Starting at the line that has "right ear: (377, 167)" and stopping after the line that has "left ankle: (689, 512)", reproduce the listing below exactly; omit everything else.

____

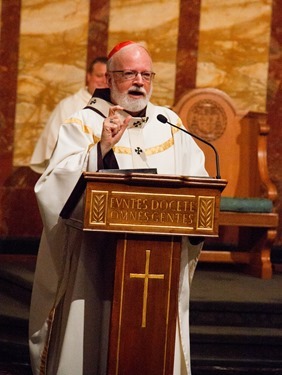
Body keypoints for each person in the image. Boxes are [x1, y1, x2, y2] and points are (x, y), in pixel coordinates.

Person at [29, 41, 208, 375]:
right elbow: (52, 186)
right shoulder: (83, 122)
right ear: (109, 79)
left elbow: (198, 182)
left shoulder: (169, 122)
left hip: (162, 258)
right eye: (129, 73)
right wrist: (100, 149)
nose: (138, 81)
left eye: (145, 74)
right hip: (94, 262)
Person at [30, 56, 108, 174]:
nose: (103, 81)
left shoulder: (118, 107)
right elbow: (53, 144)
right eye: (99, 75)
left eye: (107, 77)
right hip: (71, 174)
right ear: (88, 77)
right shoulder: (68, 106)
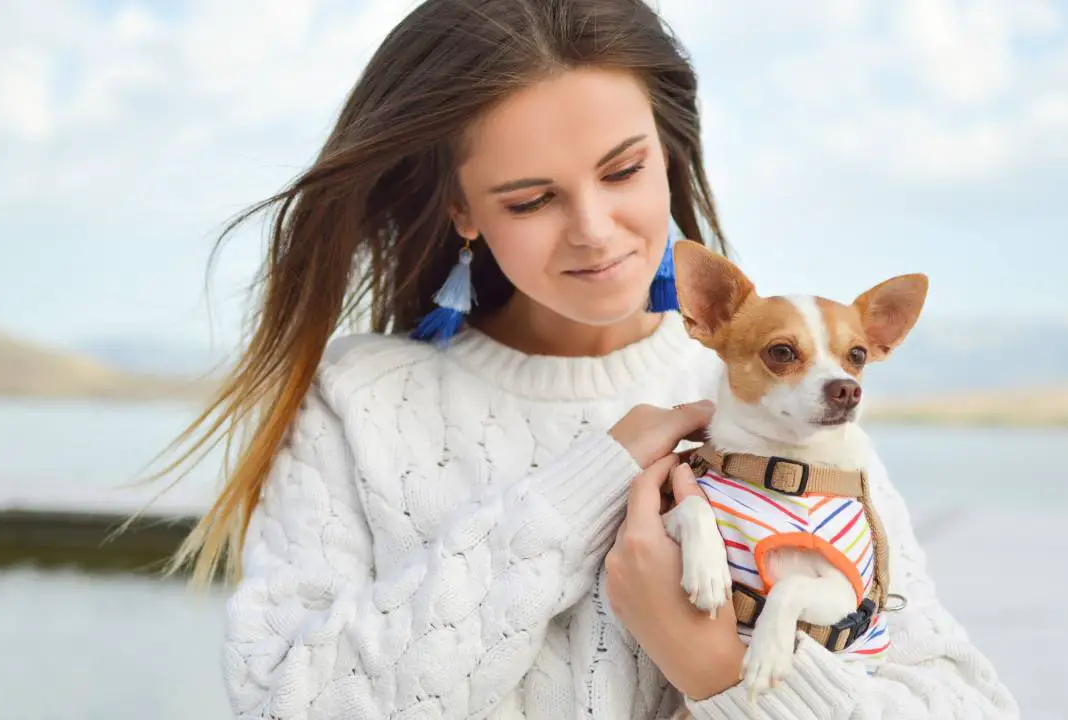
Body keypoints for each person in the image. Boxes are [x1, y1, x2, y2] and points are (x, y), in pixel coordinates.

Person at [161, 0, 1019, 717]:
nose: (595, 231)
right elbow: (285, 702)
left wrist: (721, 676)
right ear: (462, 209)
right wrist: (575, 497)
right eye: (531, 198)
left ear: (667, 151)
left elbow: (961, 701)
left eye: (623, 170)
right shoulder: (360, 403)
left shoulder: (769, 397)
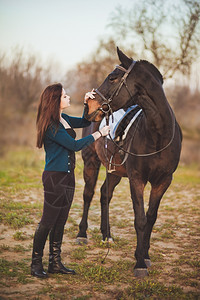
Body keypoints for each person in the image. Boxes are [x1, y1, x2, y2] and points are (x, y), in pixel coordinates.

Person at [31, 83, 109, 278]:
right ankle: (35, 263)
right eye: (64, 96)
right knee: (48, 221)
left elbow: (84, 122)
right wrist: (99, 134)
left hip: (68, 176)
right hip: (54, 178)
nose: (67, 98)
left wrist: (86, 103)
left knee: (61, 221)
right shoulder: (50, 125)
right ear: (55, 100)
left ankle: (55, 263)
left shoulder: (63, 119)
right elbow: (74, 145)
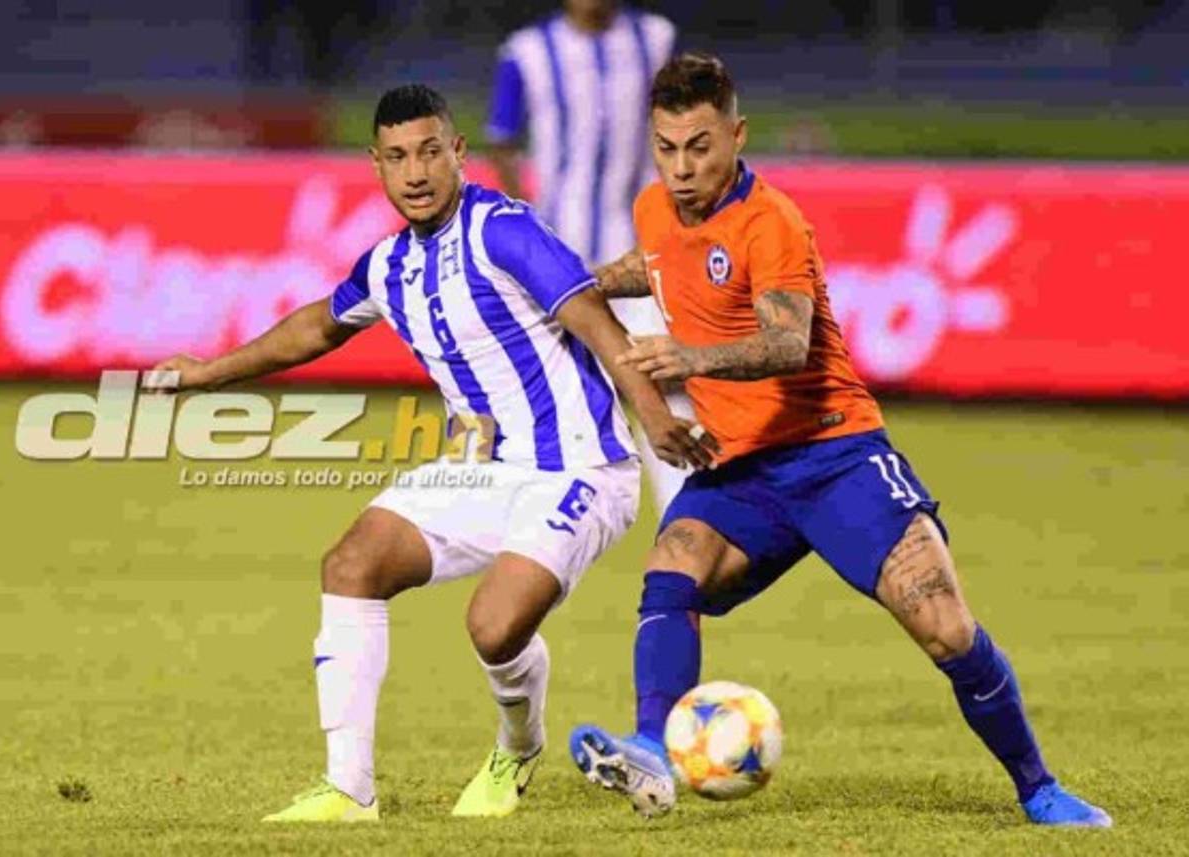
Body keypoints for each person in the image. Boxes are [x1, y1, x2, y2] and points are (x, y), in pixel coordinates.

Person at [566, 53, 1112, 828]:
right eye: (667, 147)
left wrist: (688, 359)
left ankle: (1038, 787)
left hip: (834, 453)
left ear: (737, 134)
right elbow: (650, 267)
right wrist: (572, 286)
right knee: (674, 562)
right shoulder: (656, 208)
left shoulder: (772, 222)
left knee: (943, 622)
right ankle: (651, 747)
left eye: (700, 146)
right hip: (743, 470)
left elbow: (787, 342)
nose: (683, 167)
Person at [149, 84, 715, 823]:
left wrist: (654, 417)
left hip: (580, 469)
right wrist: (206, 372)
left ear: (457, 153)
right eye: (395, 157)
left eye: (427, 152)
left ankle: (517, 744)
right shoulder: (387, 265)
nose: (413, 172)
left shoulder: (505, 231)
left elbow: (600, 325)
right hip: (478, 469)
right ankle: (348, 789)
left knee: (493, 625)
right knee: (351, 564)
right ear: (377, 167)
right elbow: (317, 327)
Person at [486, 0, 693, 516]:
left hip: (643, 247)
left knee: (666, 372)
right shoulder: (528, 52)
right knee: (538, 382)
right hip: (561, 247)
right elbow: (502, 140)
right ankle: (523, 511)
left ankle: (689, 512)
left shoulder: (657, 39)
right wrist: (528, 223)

____

## Output of the exercise
right ear: (377, 167)
right elbow: (317, 327)
Person at [486, 0, 693, 516]:
left hip: (643, 247)
left knee: (666, 372)
right shoulder: (528, 52)
right knee: (538, 382)
right hip: (561, 247)
right elbow: (502, 140)
right ankle: (523, 511)
left ankle: (689, 512)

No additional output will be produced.